Mais ce n’est pas la seule raison. « En Allemagne, on est plus attentif aux libertés fondamentales », explique l’historienne. Depuis le mois de mars, la question de l’équilibre entre le respect des libertés individuelles et les mesures de restriction est au cœur du débat public. Pas un jour ne se passe sans qu’un responsable public ou la presse ne l’évoque. Avec un mot-clé : la proportionnalité. Les mesures ne doivent pas attenter aux libertés au-delà de ce qui est strictement nécessaire pour atteindre le but visé. Ainsi, interdire les rassemblements semble justifié pour éviter la transmission du virus ; interdire à la population de sortir de chez elle paraît en revanche excessif.

Si la notion de proportionnalité, fondatrice de l’état de droit, existe aussi en France, elle est particulièrement « forte en Allemagne à cause des dictatures nazie et communiste qu’a connues le pays au XXe siècle », explique Klaus-Peter Sick, chercheur au centre Marc-Bloch de Berlin. Tandis que les premiers articles de la Constitution française mettent l’accent sur l’égalité entre les citoyens, son pendant allemand, la Loi fondamentale, met surtout en avant la liberté, « intangible », mentionnée pas moins de vingt-six fois dans ce texte fondateur.

« Pour prendre de bonnes décisions, on considère qu’un libre débat est nécessaire »
Et les Allemands n’hésitent pas à vérifier auprès des tribunaux que leurs libertés ne sont pas bafouées. Depuis le mois de mars, pas moins de 260 jugements ont déjà été rendus, de l’obligation du port au masque à l’école à la fermeture des salons de toilettage canin. Certaines mesures ont effectivement été retoquées, comme la fermeture de bars la nuit à Berlin ou l’obligation de quarantaine dans la région du Schleswig-Holstein pour les touristes en provenance de zones classées à risque. « Les Allemands ont une mentalité légaliste, ils sont plus à cheval sur leurs droits », confirme Leo Klimm.

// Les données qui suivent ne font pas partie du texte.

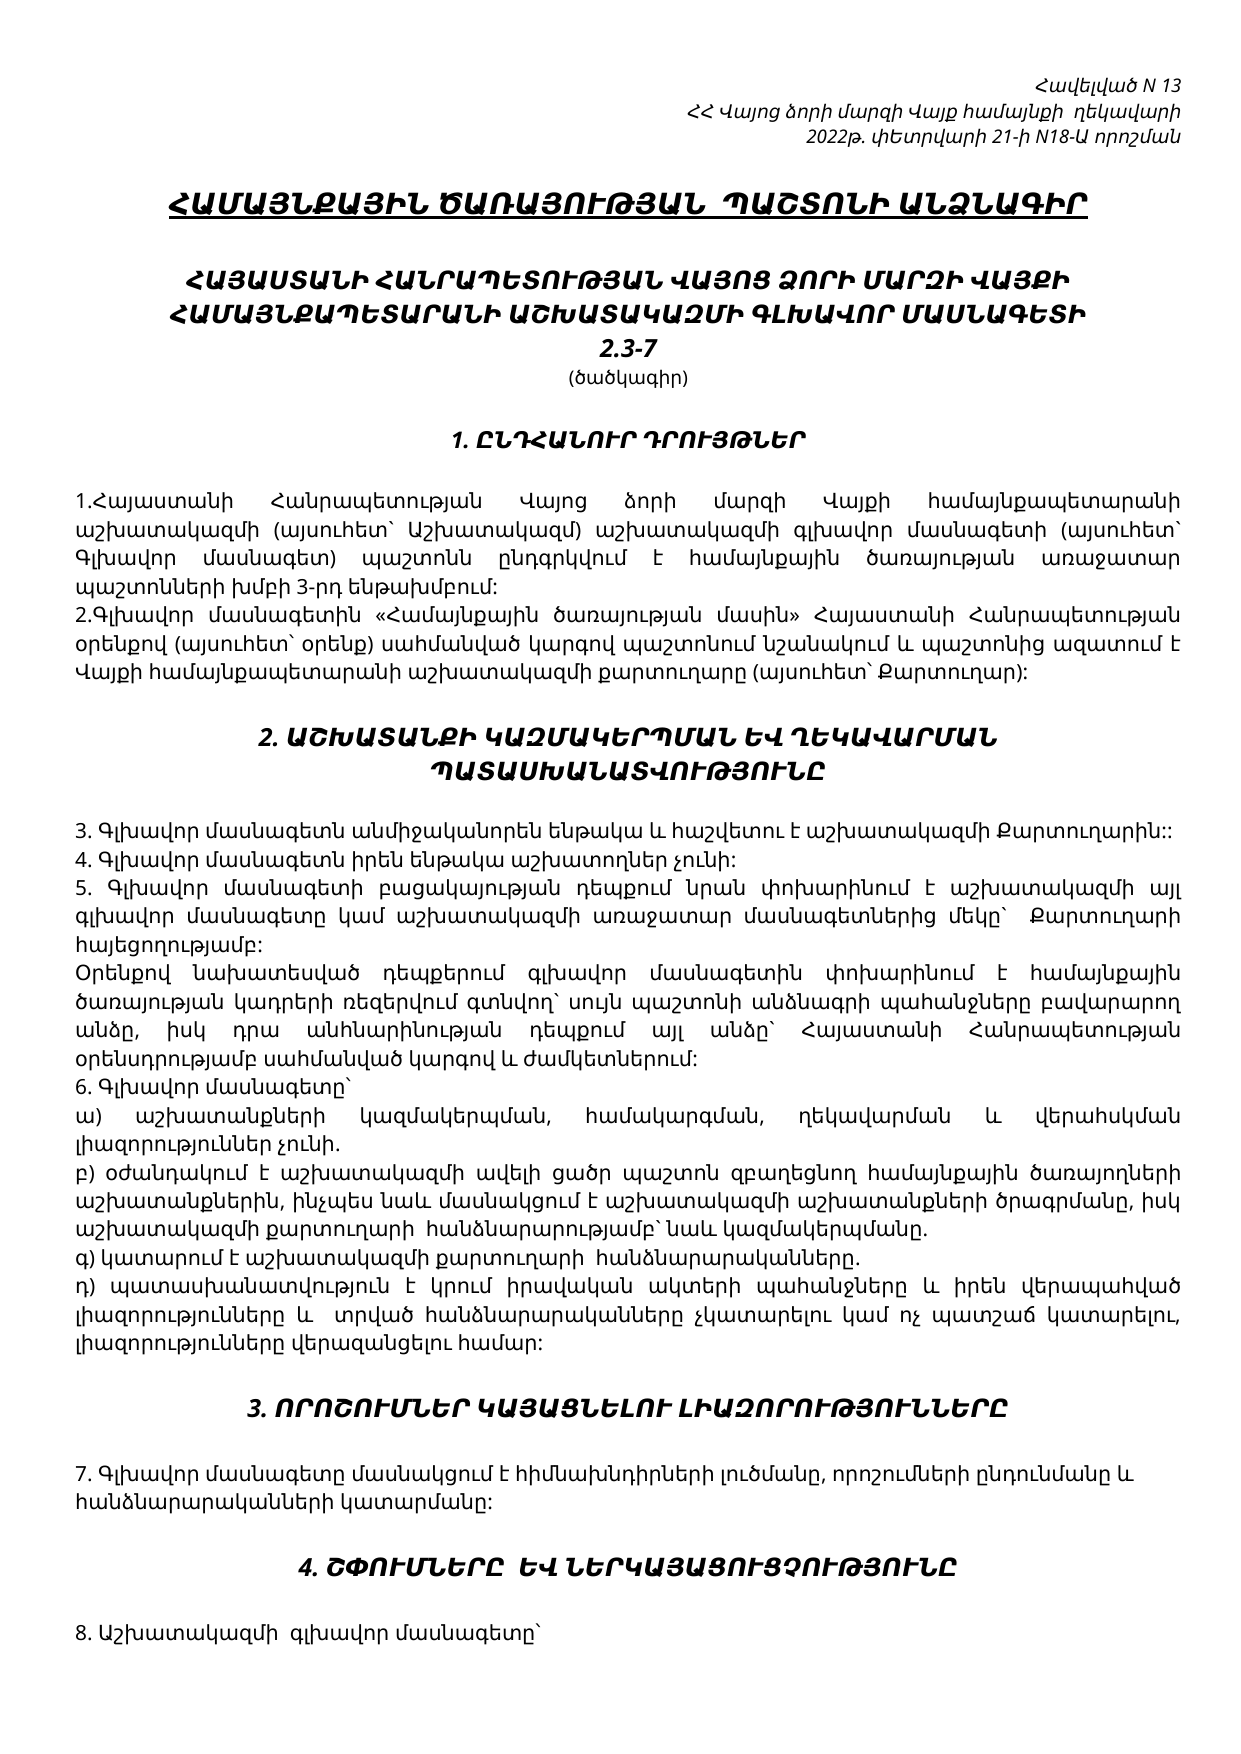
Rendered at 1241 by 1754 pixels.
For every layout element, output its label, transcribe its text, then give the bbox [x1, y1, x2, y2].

text 6. Գլխավոր մասնագետը՝ [75, 1072, 1181, 1101]
text գ) կատարում է աշխատակազմի քարտուղարի հանձնարարականները. [75, 1243, 1181, 1271]
text 2. ԱՇԽԱՏԱՆՔԻ ԿԱԶՄԱԿԵՐՊՄԱՆ ԵՎ ՂԵԿԱՎԱՐՄԱՆ ՊԱՏԱՍԽԱՆԱՏՎՈՒԹՅՈՒՆԸ [75, 720, 1181, 788]
text Օրենքով նախատեսված դեպքերում գլխավոր մասնագետին փոխարինում է համայնքային ծառայության կադրերի ռեզերվում գտնվող` սույն պաշտոնի անձնագրի պահանջները բավարարող անձը, իսկ դրա անհնարինության դեպքում այլ անձը` Հայաստանի Հանրապետության օրենսդրությամբ սահմանված կարգով և ժամկետներում: [75, 958, 1181, 1072]
text 3. Գլխավոր մասնագետն անմիջականորեն ենթակա և հաշվետու է աշխատակազմի Քարտուղարին:: [75, 816, 1181, 845]
text 3. ՈՐՈՇՈՒՄՆԵՐ ԿԱՅԱՑՆԵԼՈՒ ԼԻԱԶՈՐՈՒԹՅՈՒՆՆԵՐԸ [75, 1391, 1181, 1425]
text 8. Աշխատակազմի գլխավոր մասնագետը՝ [75, 1618, 1181, 1646]
text ՀԱՅԱՍՏԱՆԻ ՀԱՆՐԱՊԵՏՈՒԹՅԱՆ ՎԱՅՈՑ ՁՈՐԻ ՄԱՐԶԻ ՎԱՅՔԻ ՀԱՄԱՅՆՔԱՊԵՏԱՐԱՆԻ ԱՇԽԱՏԱԿԱԶՄԻ ԳԼԽԱՎՈՐ ՄԱՍՆԱԳԵՏԻ [75, 262, 1181, 331]
text 4. ՇՓՈՒՄՆԵՐԸ ԵՎ ՆԵՐԿԱՅԱՑՈՒՑՉՈՒԹՅՈՒՆԸ [75, 1550, 1181, 1584]
text ա) աշխատանքների կազմակերպման, համակարգման, ղեկավարման և վերահսկման լիազորություններ չունի. [75, 1101, 1181, 1158]
text ՀԱՄԱՅՆՔԱՅԻՆ ԾԱՌԱՅՈՒԹՅԱՆ ՊԱՇՏՈՆԻ ԱՆՁՆԱԳԻՐ [75, 183, 1181, 223]
text 4. Գլխավոր մասնագետն իրեն ենթակա աշխատողներ չունի: [75, 845, 1181, 873]
text (ծածկագիր) [75, 364, 1181, 390]
text 5. Գլխավոր մասնագետի բացակայության դեպքում նրան փոխարինում է աշխատակազմի այլ գլխավոր մասնագետը կամ աշխատակազմի առաջատար մասնագետներից մեկը` Քարտուղարի հայեցողությամբ: [75, 873, 1181, 958]
text 1. ԸՆԴՀԱՆՈՒՐ ԴՐՈՒՅԹՆԵՐ [75, 424, 1181, 455]
text 2.Գլխավոր մասնագետին «Համայնքային ծառայության մասին» Հայաստանի Հանրապետության օրենքով (այսուհետ՝ օրենք) սահմանված կարգով պաշտոնում նշանակում և պաշտոնից ազատում է Վայքի համայնքապետարանի աշխատակազմի քարտուղարը (այսուհետ՝ Քարտուղար): [75, 600, 1181, 686]
text բ) օժանդակում է աշխատակազմի ավելի ցածր պաշտոն զբաղեցնող համայնքային ծառայողների աշխատանքներին, ինչպես նաև մասնակցում է աշխատակազմի աշխատանքների ծրագրմանը, իսկ աշխատակազմի քարտուղարի հանձնարարությամբ` նաև կազմակերպմանը. [75, 1158, 1181, 1243]
text 2.3-7 [75, 331, 1181, 364]
text Հավելված N 13 [75, 44, 1181, 98]
text դ) պատասխանատվություն է կրում իրավական ակտերի պահանջները և իրեն վերապահված լիազորությունները և տրված հանձնարարականները չկատարելու կամ ոչ պատշաճ կատարելու, լիազորությունները վերազանցելու համար: [75, 1271, 1181, 1357]
text ՀՀ Վայոց ձորի մարզի Վայք համայնքի ղեկավարի [75, 98, 1181, 123]
text 1.Հայաստանի Հանրապետության Վայոց ձորի մարզի Վայքի համայնքապետարանի աշխատակազմի (այսուհետ` Աշխատակազմ) աշխատակազմի գլխավոր մասնագետի (այսուհետ` Գլխավոր մասնագետ) պաշտոնն ընդգրկվում է համայնքային ծառայության առաջատար պաշտոնների խմբի 3-րդ ենթախմբում: [75, 487, 1181, 600]
text 7. Գլխավոր մասնագետը մասնակցում է հիմնախնդիրների լուծմանը, որոշումների ընդունմանը և հանձնարարականների կատարմանը: [75, 1459, 1181, 1516]
text 2022թ. փԵտրվարի 21-ի N18-Ա որոշման [75, 123, 1181, 149]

Ce pouvoir judiciaire fort oblige l’exécutif et le législatif à anticiper les plaintes éventuelles, mais aussi à impliquer largement la société dans ses décisions. Toutes les deux semaines, la chancelière fédérale, Angela Merkel, réunit les seize ministres-présidents des Länder, les régions allemandes, pour négocier l’ajustement des mesures de restrictions. Ils décident collectivement après avoir consulté, dans chaque Land, les syndicats, organisations de médecins, de parents d’élèves ou corporatistes [1].

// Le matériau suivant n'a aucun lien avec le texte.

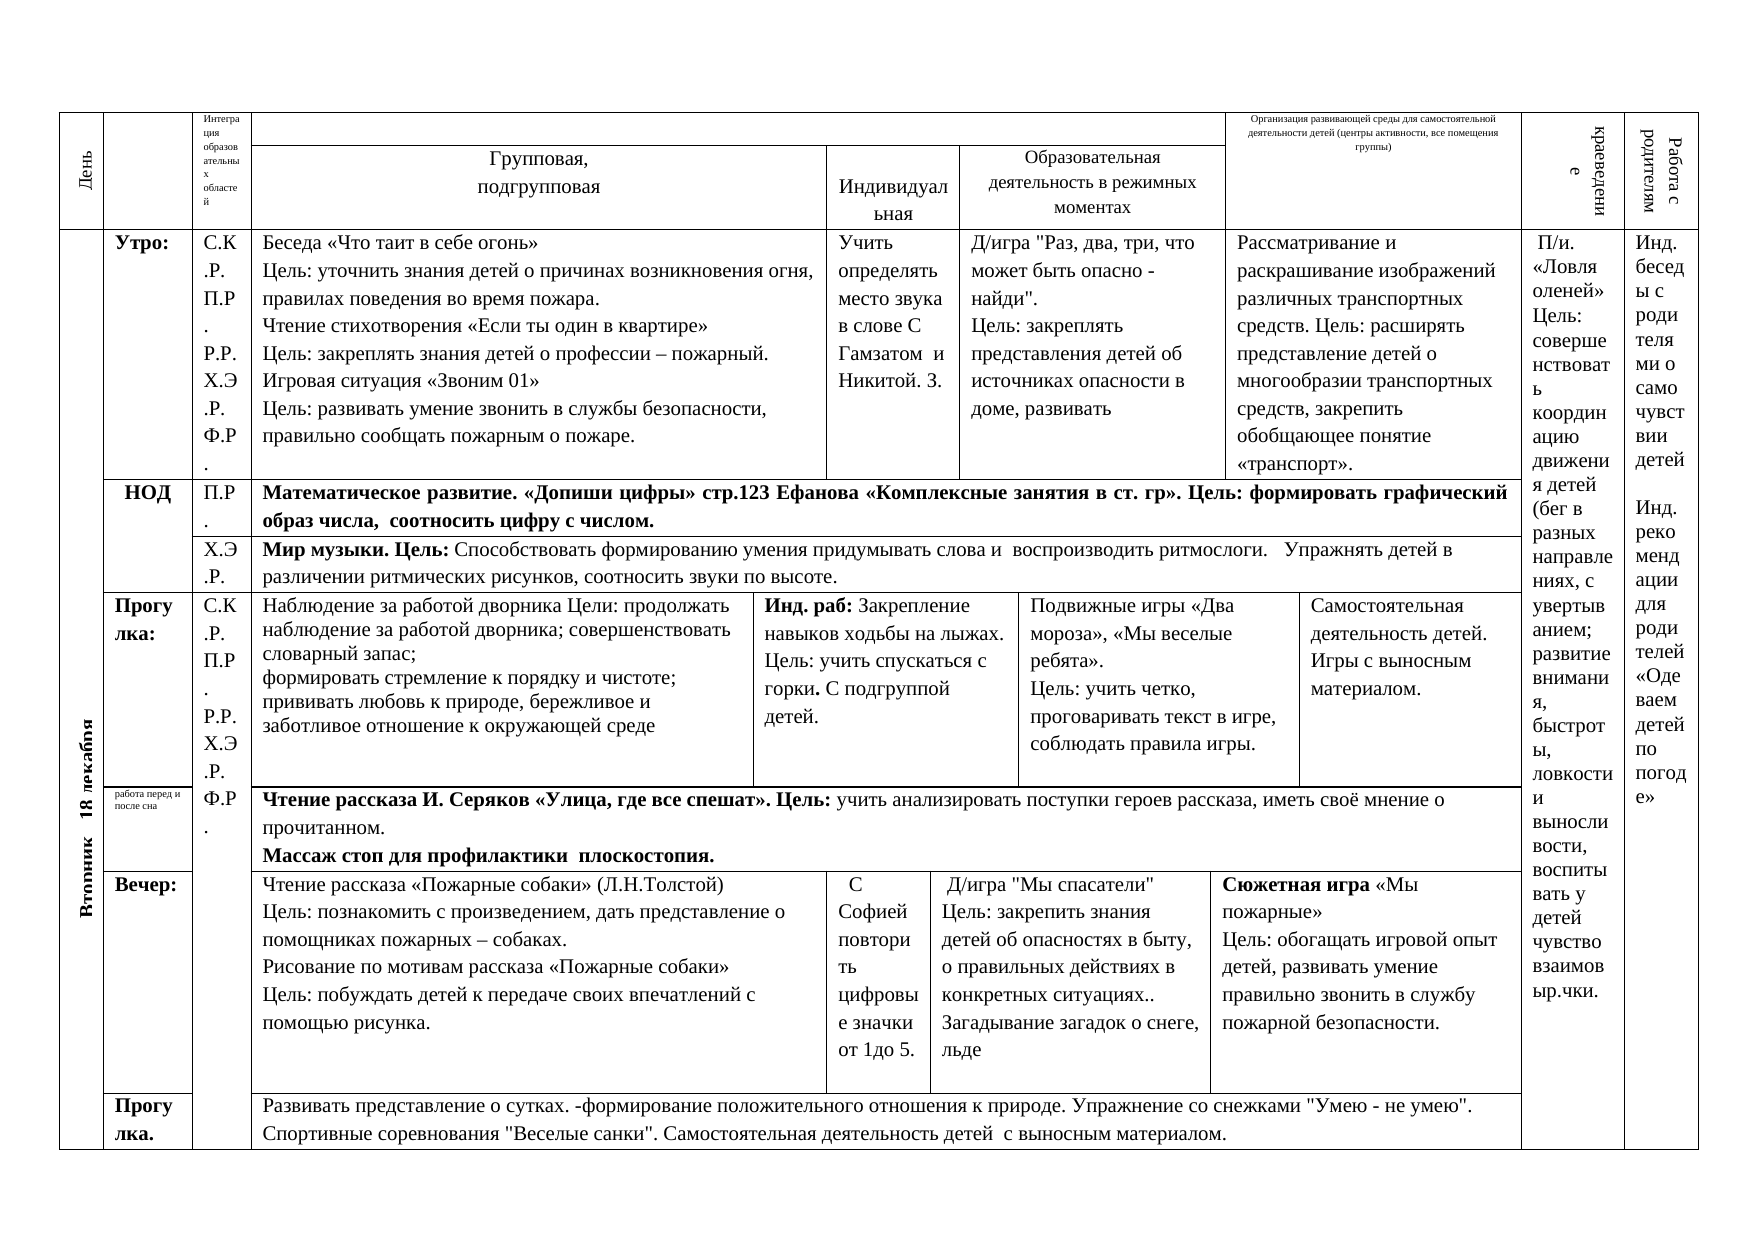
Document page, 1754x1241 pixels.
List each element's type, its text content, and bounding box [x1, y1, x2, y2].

« En Allemagne, on dit : sans liberté, pas d’efficacité », dit l’historien Klaus-Peter Sick. « Pour prendre de bonnes décisions, on considère qu’un libre débat est nécessaire, qu’il faut que des intérêts divergents soient présents dans le processus d’élaboration, alors qu’en France, au contraire, les intérêts particuliers sont plutôt mal vus. »

Dans la tempête, la capitaine Merkel est perçue comme un rempart à d’éventuelles dérives. Pas de vocabulaire guerrier ni de recours à l’état d’urgence : celle qui a grandi dans l’ancienne dictature d’Allemagne de l’Est « incarne cette protection contre l’autoritarisme, cette vigilance sur les libertés », selon Klaus-Peter Sick. Pour s’aérer, la cheffe d’État fait de longues balades le week-end dans les forêts qui entourent Berlin. De quoi, sans doute, laisser rêveur du côté occidental du Rhin.